(Image sets with object changes)
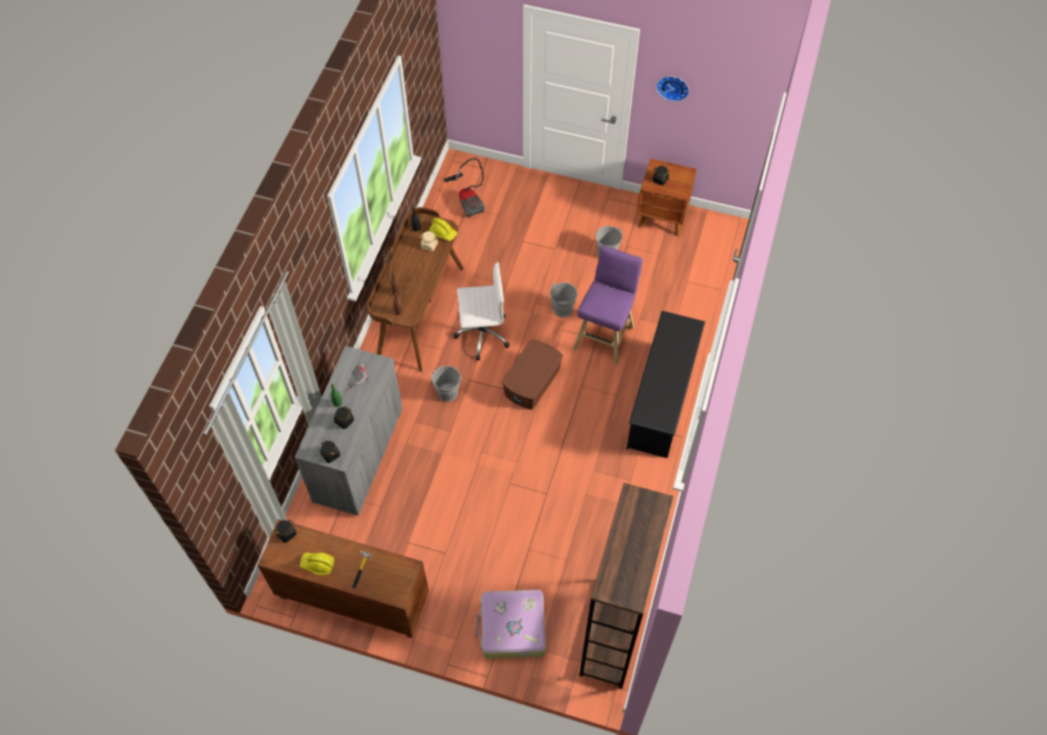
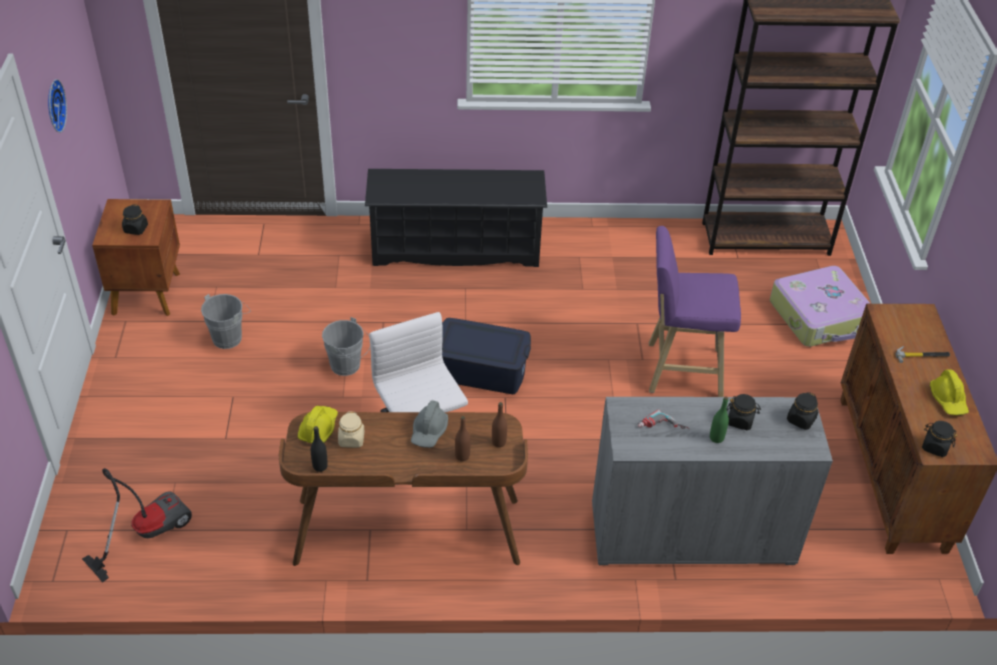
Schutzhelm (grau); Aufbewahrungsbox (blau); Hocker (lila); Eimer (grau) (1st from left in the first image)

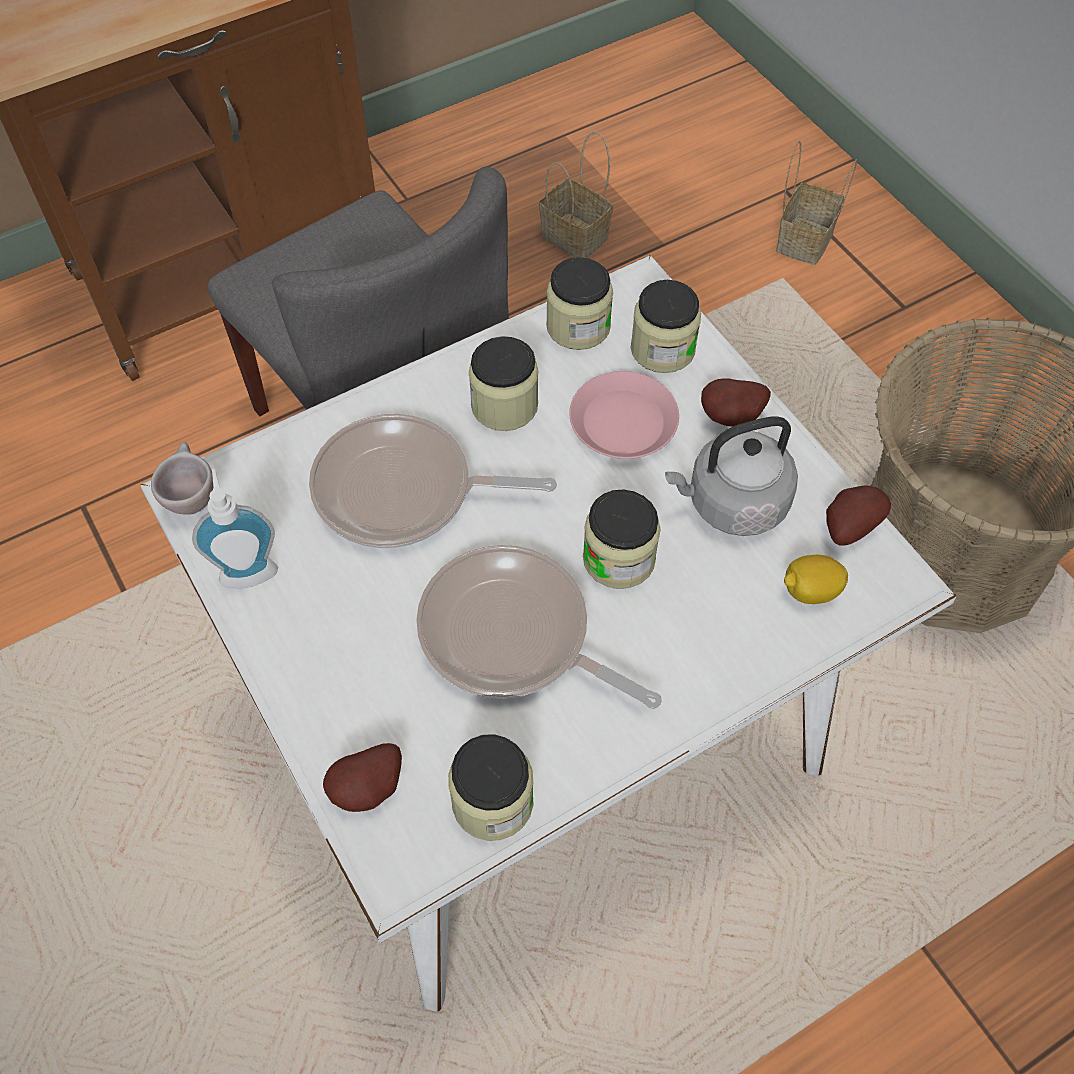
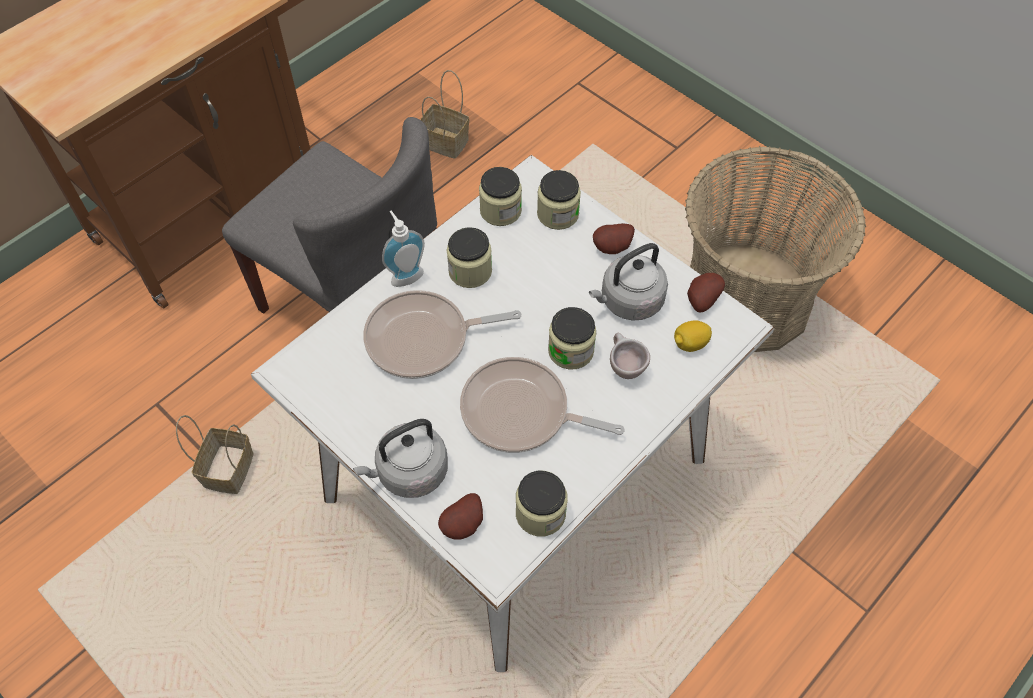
Korb (1st from left); Wasserkessel (grau) (1st from left); Seifenspender; Tasse (beige); Teller (rosa)

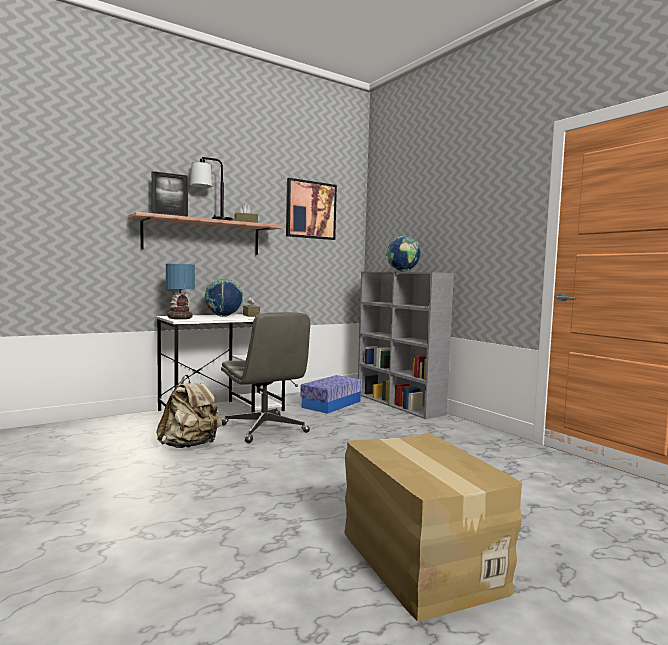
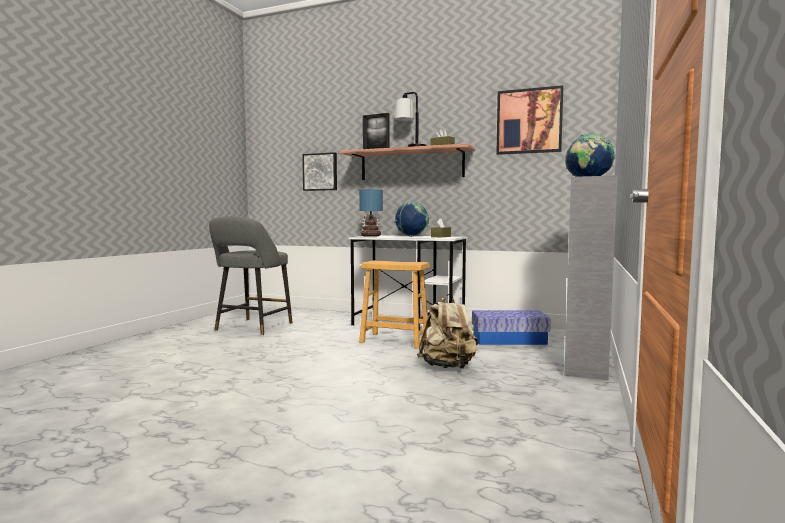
Hocker (grau); Bild (1st from left); Hocker (braun); Rucksack (beige); Karton

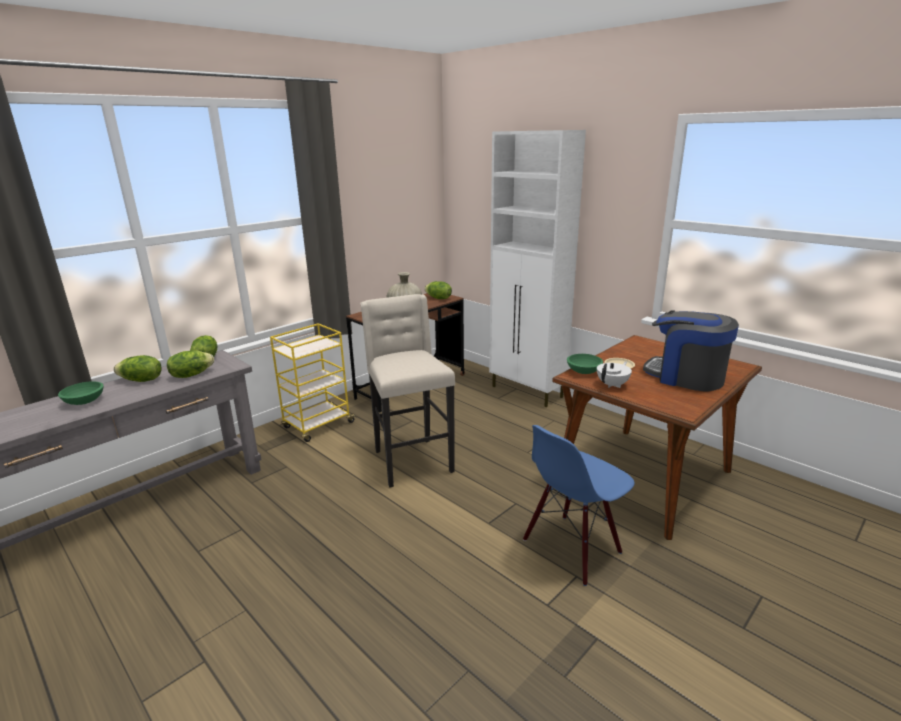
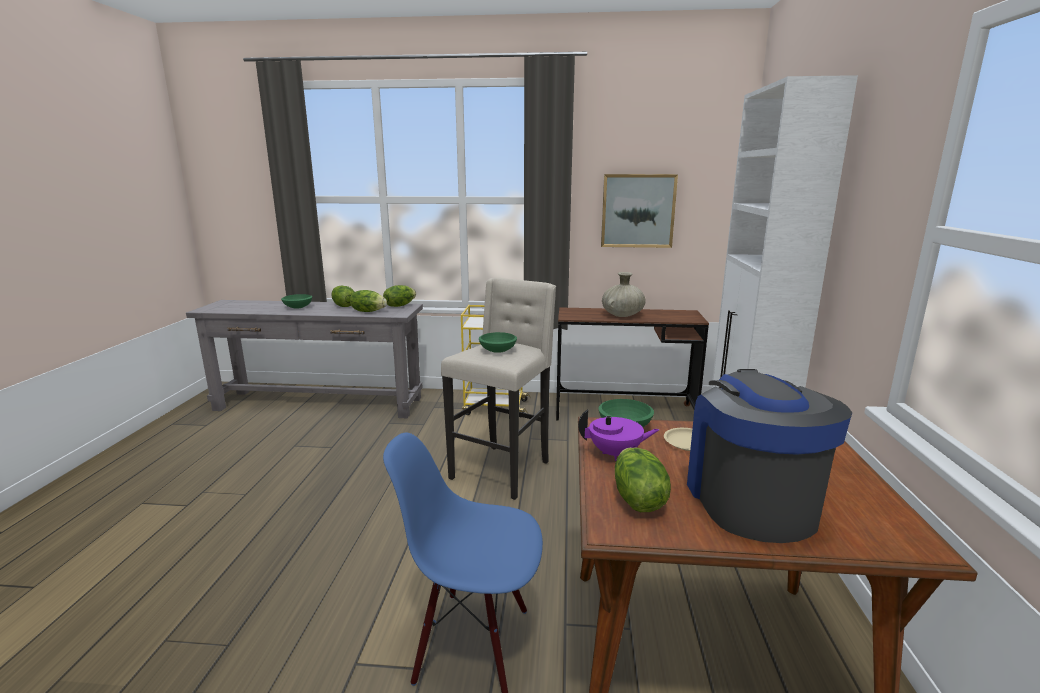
Schüssel (grün) (2nd from left); Teekanne (lila); Bild; Salatkopf (4th from left)

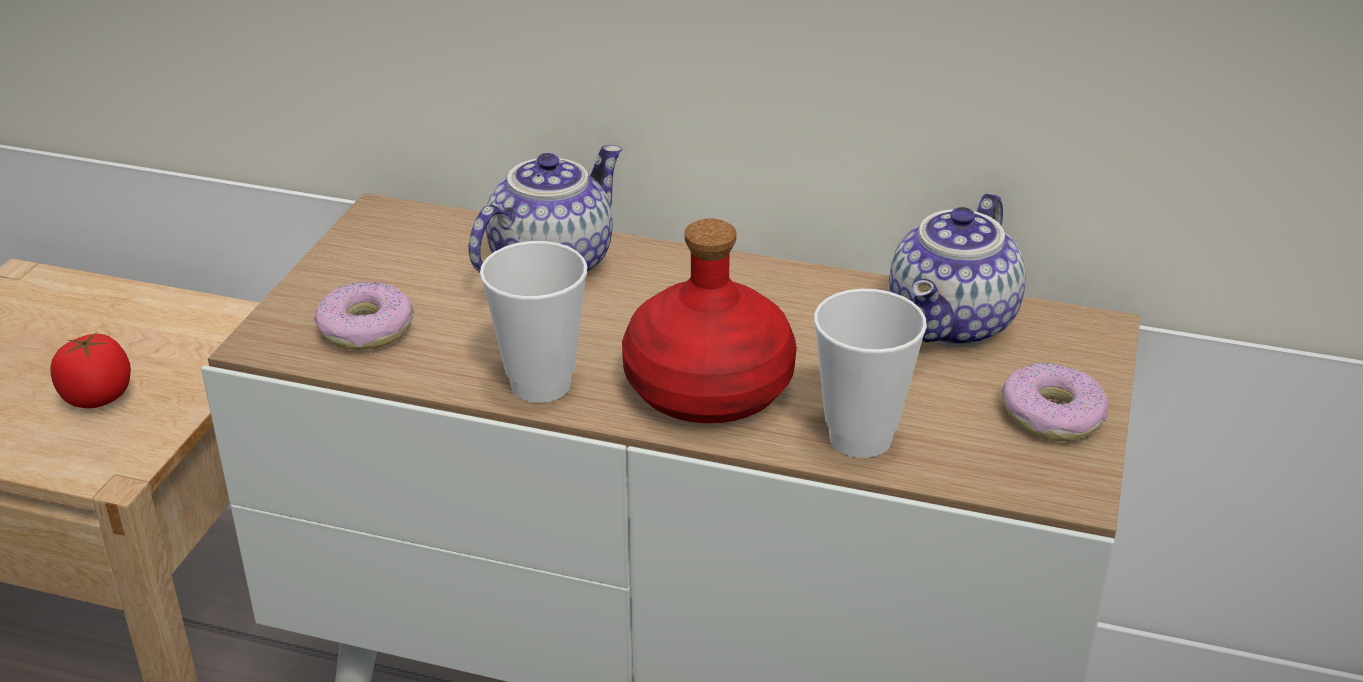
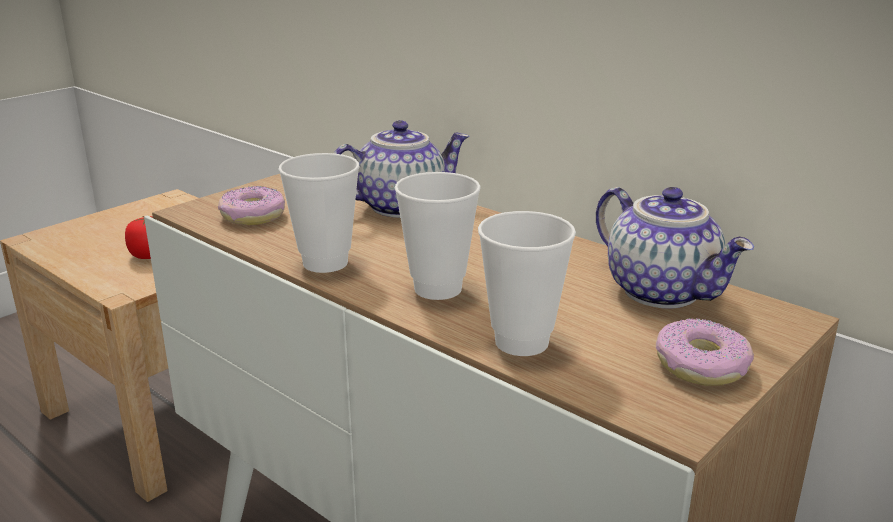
Tasse (2nd from left); Teekanne (2nd from left)

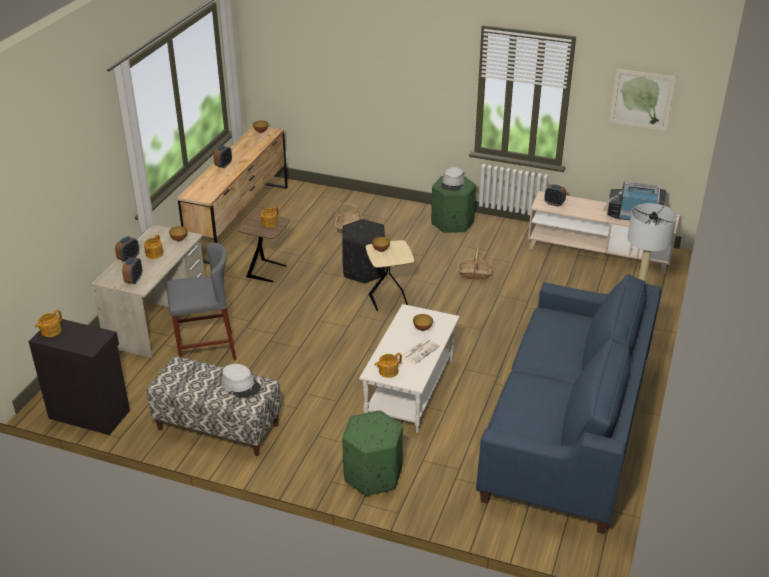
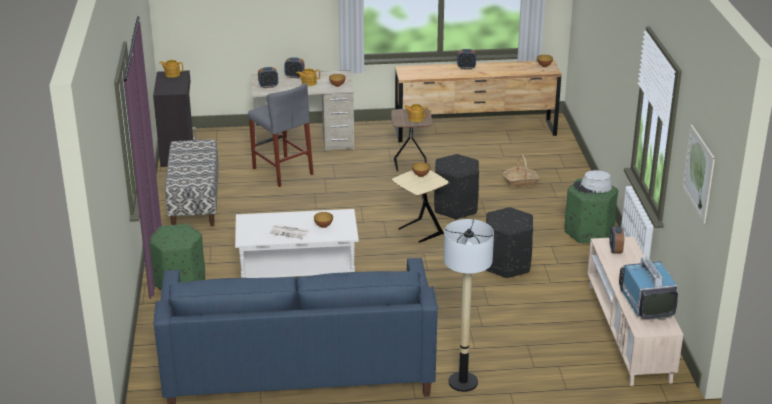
Polsterhocker (schwarz) (2nd from left); Hut (grau) (1st from left in the first image); Teekanne (4th from left in the first image)

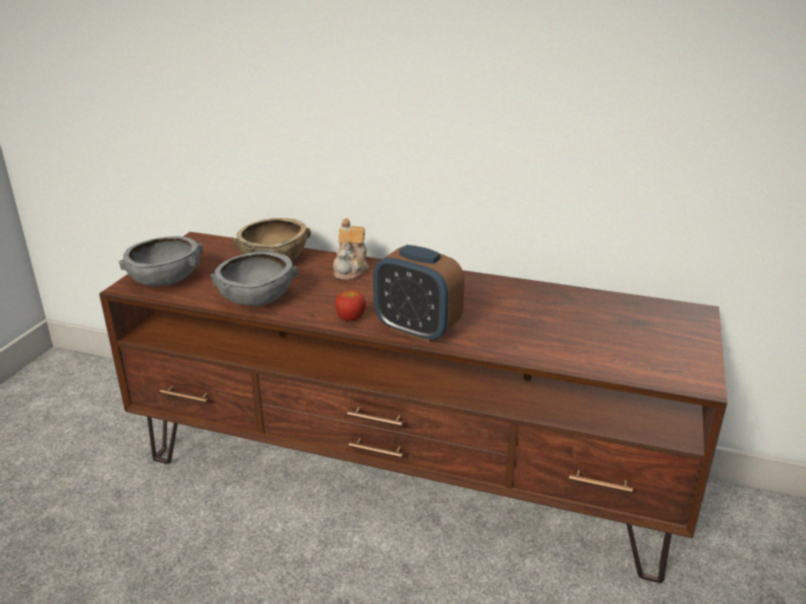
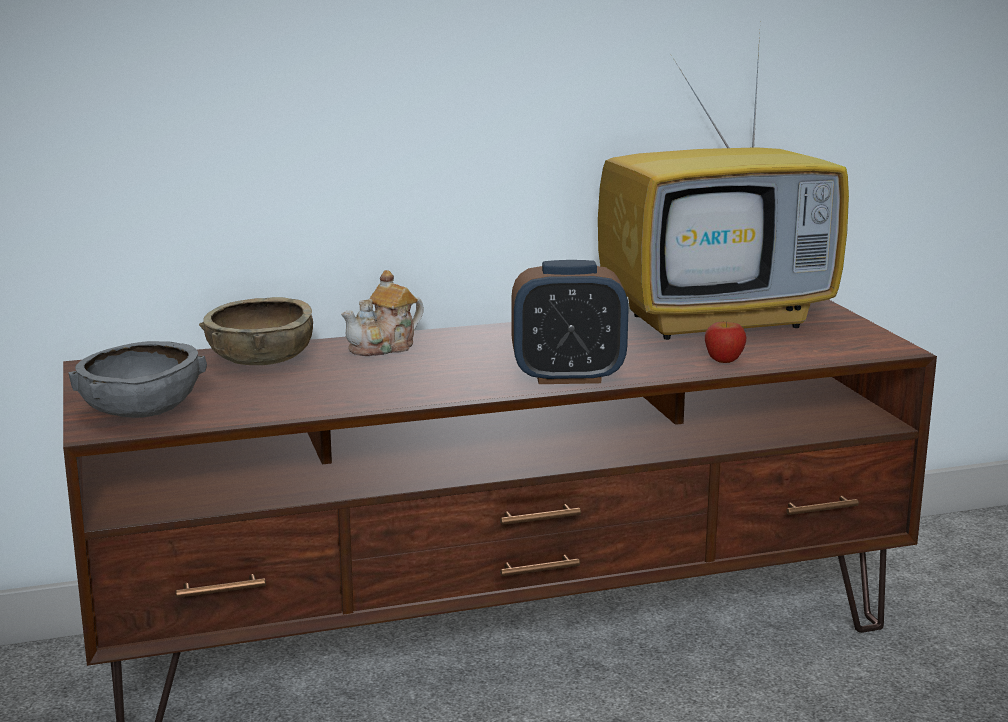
Teekanne; Fernseher; Apfel; Schüssel (grau) (2nd from left in the first image)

### [REQUIRED WORK]
Copy all entries exactly; skip pictures.

### [SOLUTION FOR THIS EXERCISE]
Schutzhelm (grau); Aufbewahrungsbox (blau); Hocker (lila); Eimer (grau) (1st from left in the first image)

Korb (1st from left); Wasserkessel (grau) (1st from left); Seifenspender; Tasse (beige); Teller (rosa)

Hocker (grau); Bild (1st from left); Hocker (braun); Rucksack (beige); Karton

Schüssel (grün) (2nd from left); Teekanne (lila); Bild; Salatkopf (4th from left)

Tasse (2nd from left); Teekanne (2nd from left)

Polsterhocker (schwarz) (2nd from left); Hut (grau) (1st from left in the first image); Teekanne (4th from left in the first image)

Teekanne; Fernseher; Apfel; Schüssel (grau) (2nd from left in the first image)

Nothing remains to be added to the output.